Variety Registration

Grain Farmers of Ontario is in support of a strong, viable performance testing program for corn, wheat and soybeans in Ontario. While this is not a direct component of variety registration, Grain Farmers of Ontario will continue to work with industry to develop enhanced variety performance testing. This includes encouraging the entry of new varieties and hybrids into the Ontario Performance Trials for a minimum of three years in order to achieve a valid assessment of agronomic performance

Further, Grain Farmers of Ontario supports oilseed soybeans being listed with the CFIA Variety Registration Office under ‘Schedule III, Part III’ with no performance or merit information required for registration. Grain Farmers of Ontario supports the continued exemption of food grade soybeans from registration.

Wheat breeding

Under review


Market Development

Bio-based Economy

Grain Farmers of Ontario supports the development of new uses for Ontario grown grain through initiatives to develop new bio-based products, including bio-based chemicals, plastics, building and construction materials, automobile manufacturing parts, and consumer goods. Incentives to develop and commercialize these new products should ensure that benefits accrue to farmers.

Biodiesel

As part of the development of a sound business environment for soybean producers in the province of Ontario, Grain Farmers of Ontario promotes the biodiesel industry and any provincial and federal government policies that encourage the use of domestic feedstock.

Grain Farmers of Ontario is requesting the Government of Ontario implement a minimum 2% biodiesel requirement for diesel fuel sold in Ontario to be sourced from provincially produced feedstock

Ethanol

Grain Farmers of Ontario supports and encourages a competitive and successful ethanol industry in Ontario and will take an active role in public and media relations where there is an opportunity to communicate accurate information related to Ontario grain’s role in ethanol and the bio-economy and promote the benefits of Canadian-produced ethanol.

Grain Farmers of Ontario will work cooperatively with like-minded organizations to be informed about emerging technologies that provide opportunities for Ontario corn in the bio-economy.

Investment

The Market Development strategy for attracting investment to Ontario includes building long term consumer awareness of product innovation, identifying potential industry partners and continuously developing and maintaining export market relationships.

Grain Farmers of Ontario works to achieve steady growth by expanding existing and premium markets for our production and encourages novel new uses for Ontario grain.

Grain Farmers of Ontario seeks out and invests license fees annually in market development projects that meet the following criteria for funding:

  • Open new markets for Ontario grains
  • Expand the use of or demand for, Ontario grains
  • Promote Ontario grains as the best choice
  • Increase the value/ premiums of Ontario grains
  • Increase awareness of Ontario grains for domestic and export markets

Seed Treatment

Grain Farmers of Ontario believes Ontario’s farmers should be allowed to take their farm saved seed to an approved seed treatment facility and have the ability to apply all commercially available seed treatments to either soybean seed or cereal seed as long as that seed is being used in a legitimate and lawful manner.

Wheat Marketing

Grain Farmers of Ontario supports the continuation of wheat marketing as a service of the organization to our farmer-members including forward contracting and pooling options.


Grain Trade and Negotiating

Grower Requested Own Use (GROU) Program

Grain Farmers of Ontario supports the Grower Requested Own Use program and expanding the list of allowable products for import into Canada by growers.

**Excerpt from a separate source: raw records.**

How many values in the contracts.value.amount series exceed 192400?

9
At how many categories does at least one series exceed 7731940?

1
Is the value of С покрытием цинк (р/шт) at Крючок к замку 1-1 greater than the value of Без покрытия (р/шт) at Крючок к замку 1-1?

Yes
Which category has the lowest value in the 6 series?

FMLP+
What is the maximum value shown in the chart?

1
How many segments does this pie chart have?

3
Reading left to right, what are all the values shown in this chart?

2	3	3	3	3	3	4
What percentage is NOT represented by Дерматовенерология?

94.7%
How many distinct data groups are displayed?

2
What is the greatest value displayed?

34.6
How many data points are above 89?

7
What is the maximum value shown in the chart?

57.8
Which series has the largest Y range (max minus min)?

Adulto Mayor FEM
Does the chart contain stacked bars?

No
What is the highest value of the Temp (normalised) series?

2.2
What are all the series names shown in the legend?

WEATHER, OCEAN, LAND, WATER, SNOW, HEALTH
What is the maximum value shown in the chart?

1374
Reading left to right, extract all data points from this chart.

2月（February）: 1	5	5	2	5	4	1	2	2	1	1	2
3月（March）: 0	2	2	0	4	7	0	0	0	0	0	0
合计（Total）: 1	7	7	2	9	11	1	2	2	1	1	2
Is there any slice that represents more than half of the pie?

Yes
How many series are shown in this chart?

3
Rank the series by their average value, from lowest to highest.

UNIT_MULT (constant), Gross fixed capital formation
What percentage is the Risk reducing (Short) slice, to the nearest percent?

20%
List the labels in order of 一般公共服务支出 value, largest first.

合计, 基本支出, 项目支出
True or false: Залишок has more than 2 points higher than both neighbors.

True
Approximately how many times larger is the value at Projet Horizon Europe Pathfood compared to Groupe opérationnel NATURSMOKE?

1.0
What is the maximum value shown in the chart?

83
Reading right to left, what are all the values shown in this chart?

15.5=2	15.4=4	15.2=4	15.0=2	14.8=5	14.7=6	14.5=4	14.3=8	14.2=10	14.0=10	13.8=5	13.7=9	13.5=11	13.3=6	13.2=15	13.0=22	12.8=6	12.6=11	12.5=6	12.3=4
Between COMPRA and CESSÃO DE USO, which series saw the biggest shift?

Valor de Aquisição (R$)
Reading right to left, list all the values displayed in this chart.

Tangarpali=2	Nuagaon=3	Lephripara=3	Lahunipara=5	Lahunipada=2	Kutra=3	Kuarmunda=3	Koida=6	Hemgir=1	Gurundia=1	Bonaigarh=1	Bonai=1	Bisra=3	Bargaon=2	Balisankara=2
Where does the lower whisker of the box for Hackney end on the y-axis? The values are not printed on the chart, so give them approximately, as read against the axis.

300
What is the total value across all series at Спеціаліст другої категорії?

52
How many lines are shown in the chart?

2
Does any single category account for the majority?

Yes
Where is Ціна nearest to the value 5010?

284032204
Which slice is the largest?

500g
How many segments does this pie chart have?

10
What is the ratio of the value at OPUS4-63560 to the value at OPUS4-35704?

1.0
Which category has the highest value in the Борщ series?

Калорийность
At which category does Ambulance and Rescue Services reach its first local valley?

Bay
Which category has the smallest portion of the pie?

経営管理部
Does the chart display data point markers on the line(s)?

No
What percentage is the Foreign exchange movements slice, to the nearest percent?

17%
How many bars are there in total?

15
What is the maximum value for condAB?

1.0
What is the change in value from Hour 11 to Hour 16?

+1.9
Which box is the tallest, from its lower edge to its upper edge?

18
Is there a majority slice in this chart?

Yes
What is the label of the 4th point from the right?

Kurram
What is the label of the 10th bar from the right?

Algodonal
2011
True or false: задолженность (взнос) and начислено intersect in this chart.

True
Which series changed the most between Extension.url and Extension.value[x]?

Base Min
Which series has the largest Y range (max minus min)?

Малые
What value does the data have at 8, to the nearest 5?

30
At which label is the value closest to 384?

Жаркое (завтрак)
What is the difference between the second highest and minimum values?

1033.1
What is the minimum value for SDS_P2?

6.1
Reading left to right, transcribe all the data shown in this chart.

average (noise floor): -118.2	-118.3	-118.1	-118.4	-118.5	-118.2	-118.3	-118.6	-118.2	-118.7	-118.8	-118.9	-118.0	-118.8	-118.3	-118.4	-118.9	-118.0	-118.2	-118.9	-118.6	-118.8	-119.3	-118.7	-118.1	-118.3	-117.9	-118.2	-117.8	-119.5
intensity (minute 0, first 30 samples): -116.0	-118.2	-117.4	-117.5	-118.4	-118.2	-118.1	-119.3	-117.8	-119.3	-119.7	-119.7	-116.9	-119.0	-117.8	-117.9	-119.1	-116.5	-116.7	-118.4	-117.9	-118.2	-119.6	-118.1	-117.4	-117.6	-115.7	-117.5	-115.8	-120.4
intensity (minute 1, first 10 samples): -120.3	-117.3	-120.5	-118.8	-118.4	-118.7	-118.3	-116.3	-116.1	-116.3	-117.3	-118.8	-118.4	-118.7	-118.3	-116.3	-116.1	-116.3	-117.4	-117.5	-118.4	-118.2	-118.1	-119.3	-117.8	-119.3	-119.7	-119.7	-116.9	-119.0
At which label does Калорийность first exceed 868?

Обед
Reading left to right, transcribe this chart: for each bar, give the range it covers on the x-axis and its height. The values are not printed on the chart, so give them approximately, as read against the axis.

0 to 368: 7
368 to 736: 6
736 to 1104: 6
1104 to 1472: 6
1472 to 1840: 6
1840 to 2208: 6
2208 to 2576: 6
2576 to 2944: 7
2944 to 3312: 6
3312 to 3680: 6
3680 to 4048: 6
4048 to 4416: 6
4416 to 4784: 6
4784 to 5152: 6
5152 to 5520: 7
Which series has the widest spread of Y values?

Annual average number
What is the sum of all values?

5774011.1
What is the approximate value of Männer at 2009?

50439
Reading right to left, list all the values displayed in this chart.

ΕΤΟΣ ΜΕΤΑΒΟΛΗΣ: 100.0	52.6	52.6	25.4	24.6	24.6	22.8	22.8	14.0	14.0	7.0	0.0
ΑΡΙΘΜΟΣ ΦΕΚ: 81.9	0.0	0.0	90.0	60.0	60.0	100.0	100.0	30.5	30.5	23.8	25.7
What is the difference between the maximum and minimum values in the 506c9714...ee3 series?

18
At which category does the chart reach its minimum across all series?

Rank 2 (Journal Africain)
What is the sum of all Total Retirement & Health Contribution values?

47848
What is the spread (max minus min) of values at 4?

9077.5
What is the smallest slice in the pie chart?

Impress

We will continue to push for a viable program to ensure price discipline and parity with nearby US farmers in the crop protection product marketplace for Ontario’s farmers.

Negotiations – Ontario Soybean Marketing Agreement

Grain Farmers of Ontario will continue to negotiate the Soybean Marketing Agreement on behalf of our members (which outlines the maximum charges for drying and handling) to ensure it is current and relevant and communicate to the membership any situations that may not be covered under said agreement.